Vadiee noted, “SIPI had an excellent team of students who worked on the challenge.” “We are very proud of our bio-diesel team and their accomplishments; our faculty and students are top notch,” added SIPI President Dr. Sherry Allison (Diné).

The 2011 competition was conducted in three steps. During Phase One, contestants submitted process designs (one per team) for a biomass-to-diesel fuel conversion process according to the following specifications. Teams could use any biomass material they wished. They also had to indicate how their process design ensures safety with the flammable product and the properties of any chemicals that may be used in its production.

During Phase Two, contestants with qualifying designs were notified in December 2010 and provided with $3,500 for implementation. These funds could be used for student stipends and project materials. A diesel-powered generator was provided to each team.

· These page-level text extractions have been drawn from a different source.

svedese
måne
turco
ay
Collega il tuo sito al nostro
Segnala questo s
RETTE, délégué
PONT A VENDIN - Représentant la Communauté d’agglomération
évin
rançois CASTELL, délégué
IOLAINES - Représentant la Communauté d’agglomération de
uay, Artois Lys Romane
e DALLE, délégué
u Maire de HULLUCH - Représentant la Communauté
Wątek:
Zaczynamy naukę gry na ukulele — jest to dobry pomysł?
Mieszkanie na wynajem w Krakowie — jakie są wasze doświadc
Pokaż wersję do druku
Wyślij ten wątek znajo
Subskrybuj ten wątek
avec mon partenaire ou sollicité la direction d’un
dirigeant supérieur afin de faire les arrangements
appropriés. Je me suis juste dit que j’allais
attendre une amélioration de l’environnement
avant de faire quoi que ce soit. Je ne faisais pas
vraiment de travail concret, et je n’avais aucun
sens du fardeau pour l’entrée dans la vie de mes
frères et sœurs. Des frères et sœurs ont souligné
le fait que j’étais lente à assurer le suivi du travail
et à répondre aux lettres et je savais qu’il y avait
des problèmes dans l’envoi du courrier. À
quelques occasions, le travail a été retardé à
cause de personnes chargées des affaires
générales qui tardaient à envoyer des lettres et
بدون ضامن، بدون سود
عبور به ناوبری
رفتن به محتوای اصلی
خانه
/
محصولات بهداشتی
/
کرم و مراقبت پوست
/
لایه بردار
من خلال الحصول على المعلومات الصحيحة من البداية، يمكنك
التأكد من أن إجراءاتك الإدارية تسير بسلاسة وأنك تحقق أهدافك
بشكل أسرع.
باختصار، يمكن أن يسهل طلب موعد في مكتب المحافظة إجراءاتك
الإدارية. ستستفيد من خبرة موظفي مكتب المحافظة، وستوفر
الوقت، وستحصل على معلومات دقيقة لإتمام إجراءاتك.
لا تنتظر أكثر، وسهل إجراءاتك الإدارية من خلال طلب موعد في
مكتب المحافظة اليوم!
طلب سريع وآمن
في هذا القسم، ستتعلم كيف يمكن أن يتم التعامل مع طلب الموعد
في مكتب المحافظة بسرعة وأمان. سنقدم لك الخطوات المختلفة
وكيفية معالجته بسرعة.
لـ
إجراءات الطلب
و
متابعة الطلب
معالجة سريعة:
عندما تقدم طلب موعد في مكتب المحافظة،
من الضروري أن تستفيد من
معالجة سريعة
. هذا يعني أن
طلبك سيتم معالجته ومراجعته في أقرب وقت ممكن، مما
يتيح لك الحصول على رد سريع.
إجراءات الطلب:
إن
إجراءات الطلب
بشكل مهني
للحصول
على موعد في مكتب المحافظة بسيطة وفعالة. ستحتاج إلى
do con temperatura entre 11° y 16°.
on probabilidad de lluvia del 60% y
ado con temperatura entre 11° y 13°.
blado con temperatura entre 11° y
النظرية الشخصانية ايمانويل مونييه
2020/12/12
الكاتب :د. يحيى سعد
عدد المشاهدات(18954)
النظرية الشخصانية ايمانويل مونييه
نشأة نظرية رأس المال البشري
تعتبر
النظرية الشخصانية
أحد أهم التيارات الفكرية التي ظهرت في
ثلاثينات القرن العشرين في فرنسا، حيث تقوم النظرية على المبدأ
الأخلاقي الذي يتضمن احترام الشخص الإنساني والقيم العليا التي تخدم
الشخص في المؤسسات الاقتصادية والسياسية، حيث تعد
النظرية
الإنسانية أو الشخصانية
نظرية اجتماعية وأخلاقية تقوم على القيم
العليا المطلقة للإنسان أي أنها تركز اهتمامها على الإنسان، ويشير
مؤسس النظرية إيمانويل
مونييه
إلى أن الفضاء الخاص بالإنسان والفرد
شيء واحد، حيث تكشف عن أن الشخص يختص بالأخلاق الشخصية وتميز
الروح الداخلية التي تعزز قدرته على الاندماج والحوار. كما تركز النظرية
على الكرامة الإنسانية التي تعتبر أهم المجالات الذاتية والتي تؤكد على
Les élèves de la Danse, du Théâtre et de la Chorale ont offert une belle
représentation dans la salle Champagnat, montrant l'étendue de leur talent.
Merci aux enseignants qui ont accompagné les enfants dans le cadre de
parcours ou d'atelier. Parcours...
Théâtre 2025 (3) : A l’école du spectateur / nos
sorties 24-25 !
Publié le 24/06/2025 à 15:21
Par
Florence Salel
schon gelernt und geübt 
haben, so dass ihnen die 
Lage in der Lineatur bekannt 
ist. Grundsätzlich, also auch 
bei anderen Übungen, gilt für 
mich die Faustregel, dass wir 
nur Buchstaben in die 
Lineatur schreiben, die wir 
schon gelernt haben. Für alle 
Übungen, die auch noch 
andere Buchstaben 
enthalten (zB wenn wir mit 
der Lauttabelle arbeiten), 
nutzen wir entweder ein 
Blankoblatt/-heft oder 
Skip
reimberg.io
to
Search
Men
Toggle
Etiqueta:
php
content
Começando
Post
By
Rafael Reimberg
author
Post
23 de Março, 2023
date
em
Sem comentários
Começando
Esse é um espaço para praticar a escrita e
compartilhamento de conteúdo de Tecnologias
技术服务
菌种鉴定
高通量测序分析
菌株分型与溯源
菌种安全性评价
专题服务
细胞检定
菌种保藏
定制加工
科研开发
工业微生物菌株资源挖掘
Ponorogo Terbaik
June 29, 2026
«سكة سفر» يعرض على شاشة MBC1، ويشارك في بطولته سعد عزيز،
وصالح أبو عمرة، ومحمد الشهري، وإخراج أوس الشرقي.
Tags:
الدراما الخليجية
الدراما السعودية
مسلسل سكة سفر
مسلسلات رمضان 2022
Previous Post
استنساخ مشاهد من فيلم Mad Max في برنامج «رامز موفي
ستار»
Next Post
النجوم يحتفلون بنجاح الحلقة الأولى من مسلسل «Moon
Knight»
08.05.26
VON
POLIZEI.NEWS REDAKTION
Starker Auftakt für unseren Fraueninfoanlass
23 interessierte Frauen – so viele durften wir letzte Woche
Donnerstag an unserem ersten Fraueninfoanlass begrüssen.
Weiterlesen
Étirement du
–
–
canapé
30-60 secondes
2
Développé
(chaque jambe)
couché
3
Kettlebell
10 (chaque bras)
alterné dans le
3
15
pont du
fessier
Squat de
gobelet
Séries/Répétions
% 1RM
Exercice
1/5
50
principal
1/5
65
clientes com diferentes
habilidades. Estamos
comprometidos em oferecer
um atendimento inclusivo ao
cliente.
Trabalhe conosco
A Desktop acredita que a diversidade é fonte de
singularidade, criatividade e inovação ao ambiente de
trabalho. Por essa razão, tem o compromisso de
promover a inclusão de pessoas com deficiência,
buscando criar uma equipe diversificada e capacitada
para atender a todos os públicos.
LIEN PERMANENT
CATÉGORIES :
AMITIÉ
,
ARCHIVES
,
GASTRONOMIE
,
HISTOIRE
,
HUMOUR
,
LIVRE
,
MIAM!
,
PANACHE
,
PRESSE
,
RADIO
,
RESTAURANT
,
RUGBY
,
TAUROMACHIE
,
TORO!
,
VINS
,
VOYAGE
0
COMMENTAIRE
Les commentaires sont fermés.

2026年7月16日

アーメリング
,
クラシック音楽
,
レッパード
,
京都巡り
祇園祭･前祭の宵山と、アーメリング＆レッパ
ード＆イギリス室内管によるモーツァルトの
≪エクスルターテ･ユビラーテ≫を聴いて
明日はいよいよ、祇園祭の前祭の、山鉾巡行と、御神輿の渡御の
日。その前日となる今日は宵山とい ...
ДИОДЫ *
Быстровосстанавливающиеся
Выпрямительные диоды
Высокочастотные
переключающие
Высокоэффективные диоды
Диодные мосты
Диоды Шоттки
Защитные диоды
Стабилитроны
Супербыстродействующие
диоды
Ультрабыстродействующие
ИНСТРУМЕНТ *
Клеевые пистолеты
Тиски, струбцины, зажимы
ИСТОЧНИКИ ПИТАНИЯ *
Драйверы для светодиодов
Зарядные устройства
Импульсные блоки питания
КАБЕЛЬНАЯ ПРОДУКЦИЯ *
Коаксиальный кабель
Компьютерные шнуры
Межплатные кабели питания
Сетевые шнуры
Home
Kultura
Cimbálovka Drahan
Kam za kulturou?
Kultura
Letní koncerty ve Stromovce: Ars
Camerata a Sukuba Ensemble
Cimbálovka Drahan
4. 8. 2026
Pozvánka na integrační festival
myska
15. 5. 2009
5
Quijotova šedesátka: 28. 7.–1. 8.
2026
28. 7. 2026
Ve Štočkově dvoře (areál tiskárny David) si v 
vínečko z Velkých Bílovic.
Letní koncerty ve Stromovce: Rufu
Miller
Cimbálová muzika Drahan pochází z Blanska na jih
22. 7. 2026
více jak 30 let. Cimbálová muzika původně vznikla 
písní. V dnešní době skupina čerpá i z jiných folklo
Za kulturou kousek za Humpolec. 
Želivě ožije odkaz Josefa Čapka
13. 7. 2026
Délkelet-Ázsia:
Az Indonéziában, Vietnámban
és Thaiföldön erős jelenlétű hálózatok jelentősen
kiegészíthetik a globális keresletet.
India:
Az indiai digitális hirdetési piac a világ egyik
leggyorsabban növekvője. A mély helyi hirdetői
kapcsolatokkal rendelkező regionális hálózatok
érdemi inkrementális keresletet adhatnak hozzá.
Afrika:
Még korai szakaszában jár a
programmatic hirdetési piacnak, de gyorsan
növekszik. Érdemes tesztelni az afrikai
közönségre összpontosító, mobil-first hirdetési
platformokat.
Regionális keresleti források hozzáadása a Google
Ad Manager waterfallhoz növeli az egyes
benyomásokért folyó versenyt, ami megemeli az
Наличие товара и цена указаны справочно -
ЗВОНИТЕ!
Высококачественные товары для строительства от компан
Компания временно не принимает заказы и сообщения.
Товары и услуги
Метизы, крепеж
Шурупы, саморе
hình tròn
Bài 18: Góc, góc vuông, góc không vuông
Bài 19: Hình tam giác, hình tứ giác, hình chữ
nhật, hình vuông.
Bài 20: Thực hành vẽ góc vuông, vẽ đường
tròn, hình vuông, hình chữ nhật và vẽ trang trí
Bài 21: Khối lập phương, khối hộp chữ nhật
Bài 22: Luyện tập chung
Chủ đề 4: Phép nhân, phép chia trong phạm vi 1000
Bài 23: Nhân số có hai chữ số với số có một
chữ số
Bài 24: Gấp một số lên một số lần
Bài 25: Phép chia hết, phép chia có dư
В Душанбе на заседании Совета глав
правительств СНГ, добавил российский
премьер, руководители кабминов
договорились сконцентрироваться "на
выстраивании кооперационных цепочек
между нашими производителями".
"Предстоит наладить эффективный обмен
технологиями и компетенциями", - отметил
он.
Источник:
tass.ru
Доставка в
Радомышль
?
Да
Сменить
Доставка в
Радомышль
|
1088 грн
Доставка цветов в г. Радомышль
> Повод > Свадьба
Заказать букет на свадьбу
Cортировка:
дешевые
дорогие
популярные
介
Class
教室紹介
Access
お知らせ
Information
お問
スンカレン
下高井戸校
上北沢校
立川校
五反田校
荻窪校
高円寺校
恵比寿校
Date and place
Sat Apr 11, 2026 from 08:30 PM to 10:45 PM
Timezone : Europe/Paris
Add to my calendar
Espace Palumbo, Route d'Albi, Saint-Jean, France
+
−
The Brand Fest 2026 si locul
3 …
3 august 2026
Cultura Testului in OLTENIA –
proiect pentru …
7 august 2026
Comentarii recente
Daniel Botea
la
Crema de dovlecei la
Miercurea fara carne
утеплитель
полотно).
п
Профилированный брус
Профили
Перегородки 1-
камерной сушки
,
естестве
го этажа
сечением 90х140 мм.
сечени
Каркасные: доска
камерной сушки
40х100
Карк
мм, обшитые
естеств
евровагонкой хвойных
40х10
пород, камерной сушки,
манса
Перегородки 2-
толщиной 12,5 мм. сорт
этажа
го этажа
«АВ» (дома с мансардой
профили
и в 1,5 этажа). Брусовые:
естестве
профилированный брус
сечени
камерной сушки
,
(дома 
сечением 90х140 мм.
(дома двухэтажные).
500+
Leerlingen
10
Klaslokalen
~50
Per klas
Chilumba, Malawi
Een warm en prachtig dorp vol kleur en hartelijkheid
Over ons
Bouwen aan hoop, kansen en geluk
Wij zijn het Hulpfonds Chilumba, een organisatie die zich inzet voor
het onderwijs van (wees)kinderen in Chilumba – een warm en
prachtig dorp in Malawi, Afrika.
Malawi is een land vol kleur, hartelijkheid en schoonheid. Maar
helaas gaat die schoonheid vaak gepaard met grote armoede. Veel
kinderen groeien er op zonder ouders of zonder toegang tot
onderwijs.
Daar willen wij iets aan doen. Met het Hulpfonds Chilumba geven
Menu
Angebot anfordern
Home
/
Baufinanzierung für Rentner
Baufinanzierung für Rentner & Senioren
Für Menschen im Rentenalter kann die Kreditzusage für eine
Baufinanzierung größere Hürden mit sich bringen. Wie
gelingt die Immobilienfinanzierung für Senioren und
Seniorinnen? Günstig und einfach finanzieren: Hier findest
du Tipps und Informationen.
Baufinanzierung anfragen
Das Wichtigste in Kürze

For the contest’s final submissions, students had to create one narrated video showing the process by which bio-diesel fuel had been made from biomass material and another narrated video showing the generator in operation fueled by the bio-diesel and powering some appliance. They also had to prepare a 100-milliliter sample of the produced bio-diesel fuel to be shipped in a container provided by Argonne National Laboratory.

The focus of the contest was to promote renewable energy development for Indian Country among students and teachers at the high school and college level. Students learned from preparing a proposal, feasibility studies, background research and team work, time management, budget management, communications, and partnering with other research and development entities.

The team produced a two-part video on the project that can be viewed on YouTube: zjd6p3e1T2Q and watch?v=Aa2uysY4Sa0.